The five specialized heavy urban search-and-rescue teams across the country, including the one called upon to search the rubble of a collapsed mall in Elliot Lake this week, are at risk of folding due to federal cuts, says a leading emergency preparedness expert.
The federal government will cut funding to its Joint Emergency Preparedness Program in 2013, which means footing the bill for the five teams will be left up to provinces and municipalities, according to Sean Tracey, chair of the Canadian Centre for Emergency Preparedness.
It was federal funding that started heavy urban search-and-rescue teams and, without that funding, existing programs will likely fold, Tracey said.
“We suspect that all of the burden for funding in maintaining these teams, which is quite costly, will result in it being passed down to the provinces, or to local municipalities, and, in the current climate, they just can’t support these teams,” Tracey told CTV’s Power Play.
The specialized work that existing teams are capable of can’t be replicated by local emergency responders, or even the Canadian Forces, Tracey said.
However, a spokesperson for Public Safety Minister Vic Toews said that 90 per cent of emergencies in Canada are already managed by municipal or provincial governments.
“Our government has supplemented provincial emergency preparedness by investing in equipment and training for urban search and rescue teams, firefighters, police and other first responders,” said Pubic Safety spokesperson Julie Carmichael in an email. “Moving forward, our government is focused on delivering long-term disaster prevention funding to help provincial and territorial governments build infrastructure to protect against natural disasters.”
Tracey maintained that the impending funding cuts could require Canada to ask other nations for assistance, should a disaster arise.
“Which would be, in my opinion, quite embarrassing for a G8 county, to request international aid on something where we should have inherent capabilities, nationally,” Tracey said.
Tracey has developed standards for some of the heavy urban search-and-rescue teams that have been at work in Elliot Lake, Ont., after a shopping mall collapsed over the weekend, killing two people and injuring 22 more.

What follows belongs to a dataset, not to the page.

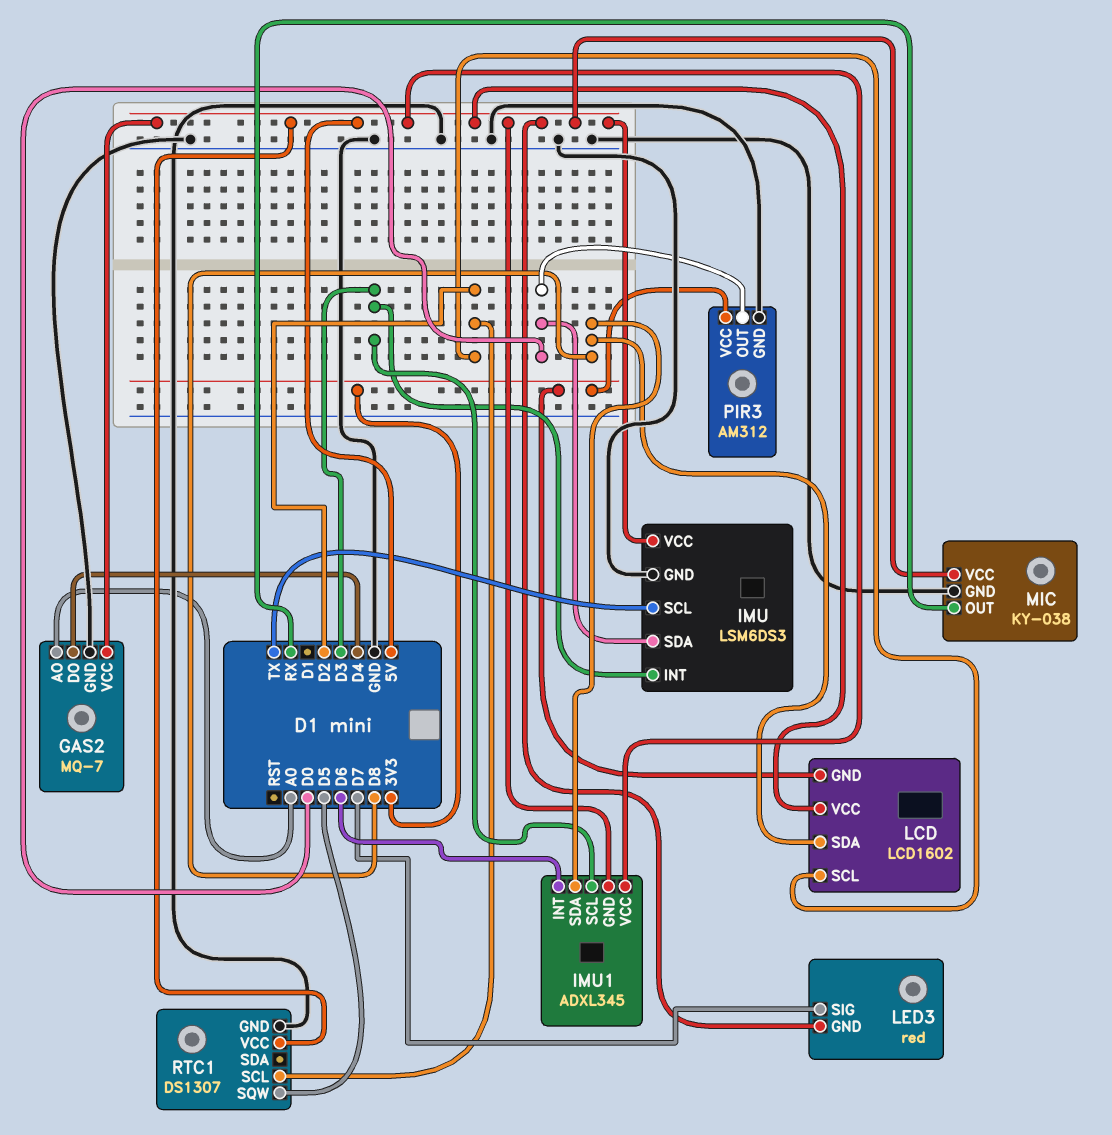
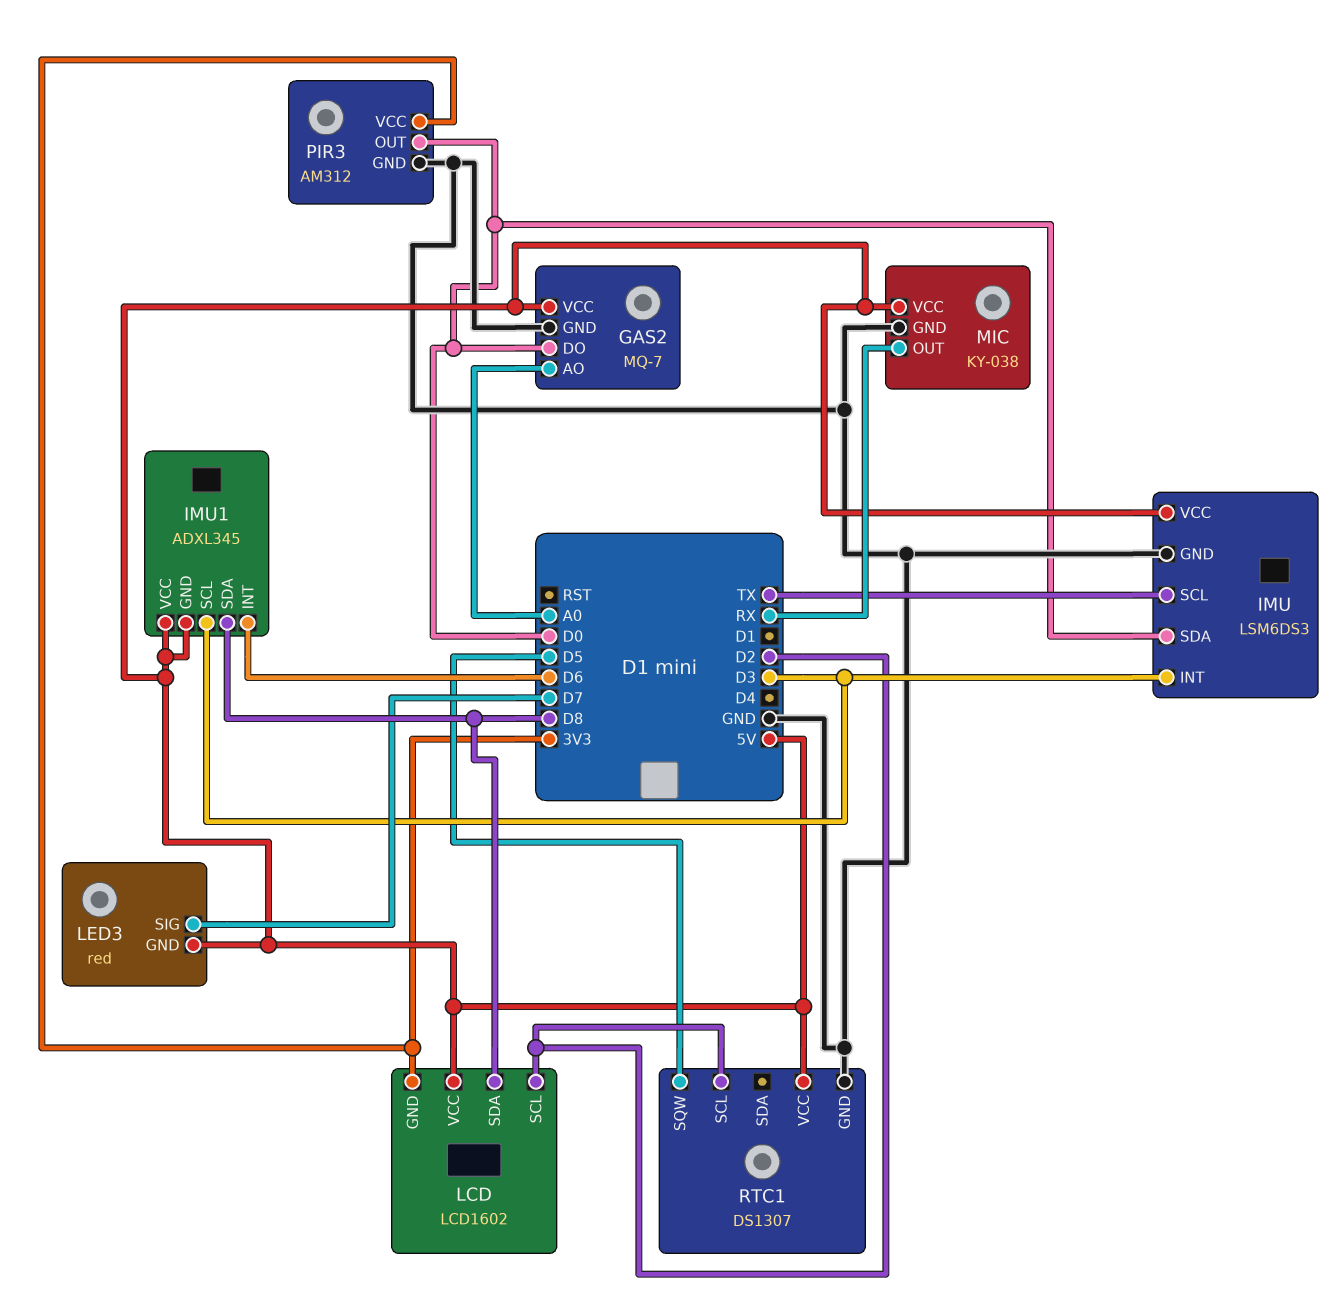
GAS2 pin DO: D4 -> D0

These teams stand by after heavy equipment does some of the initial structure removals and team members can use visual scanning techniques, as well as K9 units, to search for survivors, or bodies trapped in the structure, Tracey explained.

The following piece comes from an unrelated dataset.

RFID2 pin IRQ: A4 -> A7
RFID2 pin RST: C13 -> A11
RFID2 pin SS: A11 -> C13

Members of one team remained at the Elliot Lake site Wednesday. Meanwhile, the Vancouver team has been put on standby in recent days as B.C. braces for spring flooding, which has the potential to cause structural collapse.
Tracey also took a moment to weigh in on Ontario Premier Dalton McGuinty’s response to the Elliot Lake shopping mall collapse.

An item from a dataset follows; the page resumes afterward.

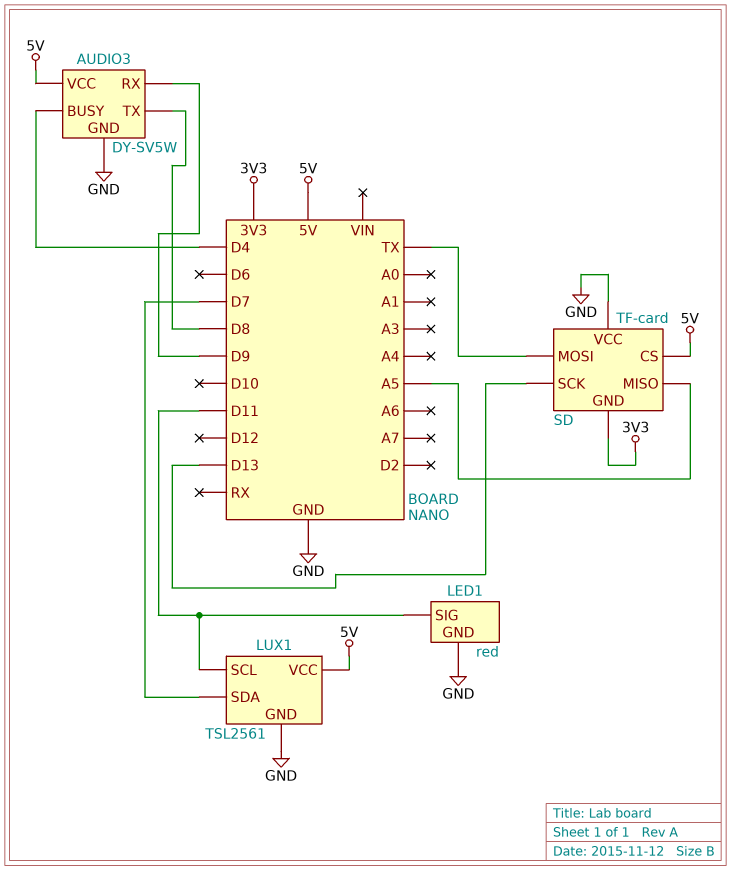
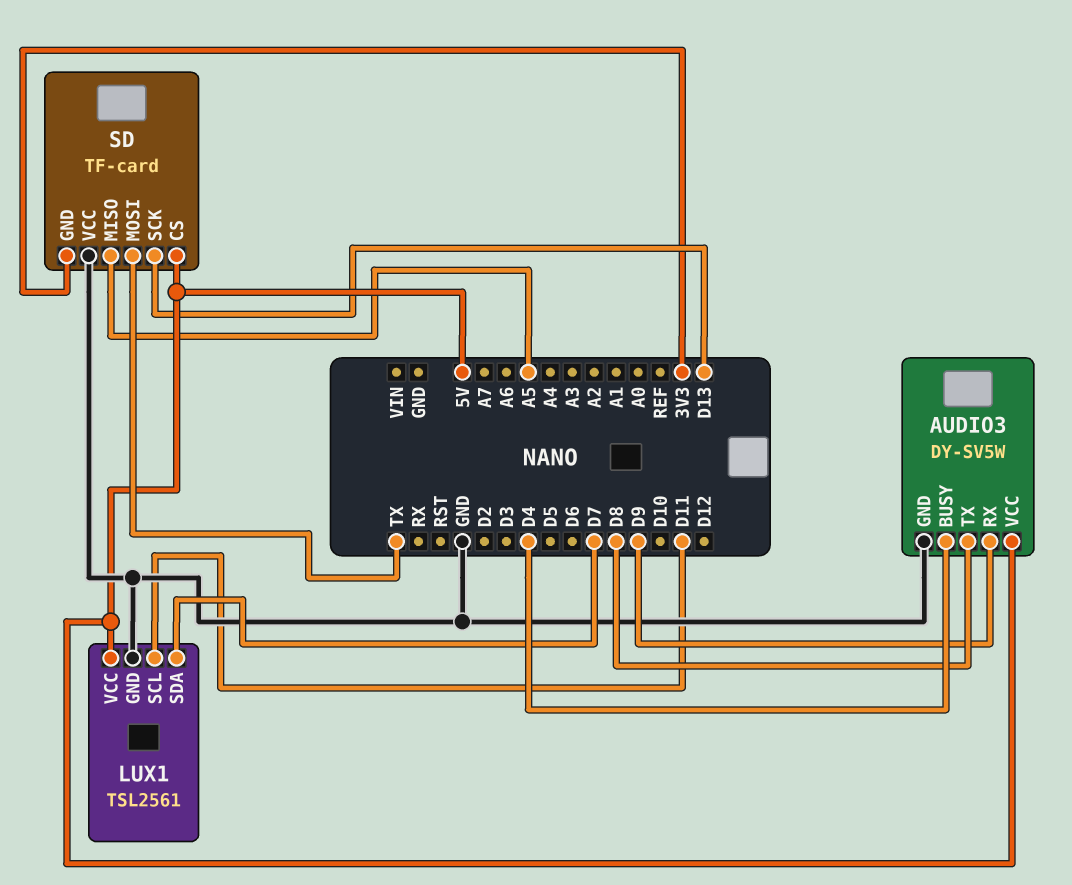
LED1: red -> none
LED1 pin GND: GND -> none
LED1 pin SIG: D11 -> none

On Monday, search-and-rescue crews announced they would have to cease operations and re-evaluate after they had exhausted their capabilities. The unstable structure made further rescue attempts dangerous for workers, crews said.
Shortly after that announcement, McGuinty stepped in, urging the crews to look at new ways to tackle the rescue.
“I think it’s really a bit of a slap in the face to the responders to say that they were not doing everything within their means, within their resources and the all of the extent of their training, and even more, in this case,” Tracey said.